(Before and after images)
::::

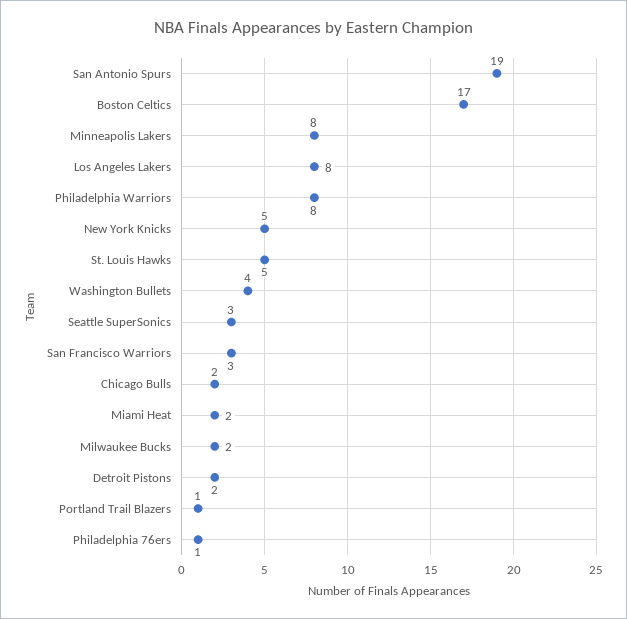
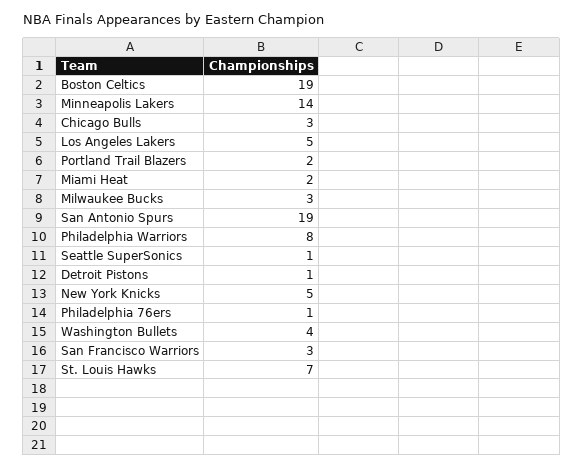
  {
    "San Antonio Spurs": 19,
-   "Boston Celtics": 17,
+   "Boston Celtics": 19,
-   "Minneapolis Lakers": 8,
+   "Minneapolis Lakers": 14,
-   "Los Angeles Lakers": 8,
+   "Los Angeles Lakers": 5,
    "Philadelphia Warriors": 8,
    "New York Knicks": 5,
-   "St. Louis Hawks": 5,
+   "St. Louis Hawks": 7,
    "Washington Bullets": 4,
-   "Seattle SuperSonics": 3,
+   "Seattle SuperSonics": 1,
    "San Francisco Warriors": 3,
-   "Chicago Bulls": 2,
+   "Chicago Bulls": 3,
    "Miami Heat": 2,
-   "Milwaukee Bucks": 2,
+   "Milwaukee Bucks": 3,
-   "Detroit Pistons": 2,
+   "Detroit Pistons": 1,
-   "Portland Trail Blazers": 1,
+   "Portland Trail Blazers": 2,
    "Philadelphia 76ers": 1
  }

::::

ASSIGNMENT
Please transcribe every entry exactly as written, leaving the pictures out.

OUTPUT BELOW
  {
    "San Antonio Spurs": 19,
-   "Boston Celtics": 17,
+   "Boston Celtics": 19,
-   "Minneapolis Lakers": 8,
+   "Minneapolis Lakers": 14,
-   "Los Angeles Lakers": 8,
+   "Los Angeles Lakers": 5,
    "Philadelphia Warriors": 8,
    "New York Knicks": 5,
-   "St. Louis Hawks": 5,
+   "St. Louis Hawks": 7,
    "Washington Bullets": 4,
-   "Seattle SuperSonics": 3,
+   "Seattle SuperSonics": 1,
    "San Francisco Warriors": 3,
-   "Chicago Bulls": 2,
+   "Chicago Bulls": 3,
    "Miami Heat": 2,
-   "Milwaukee Bucks": 2,
+   "Milwaukee Bucks": 3,
-   "Detroit Pistons": 2,
+   "Detroit Pistons": 1,
-   "Portland Trail Blazers": 1,
+   "Portland Trail Blazers": 2,
    "Philadelphia 76ers": 1
  }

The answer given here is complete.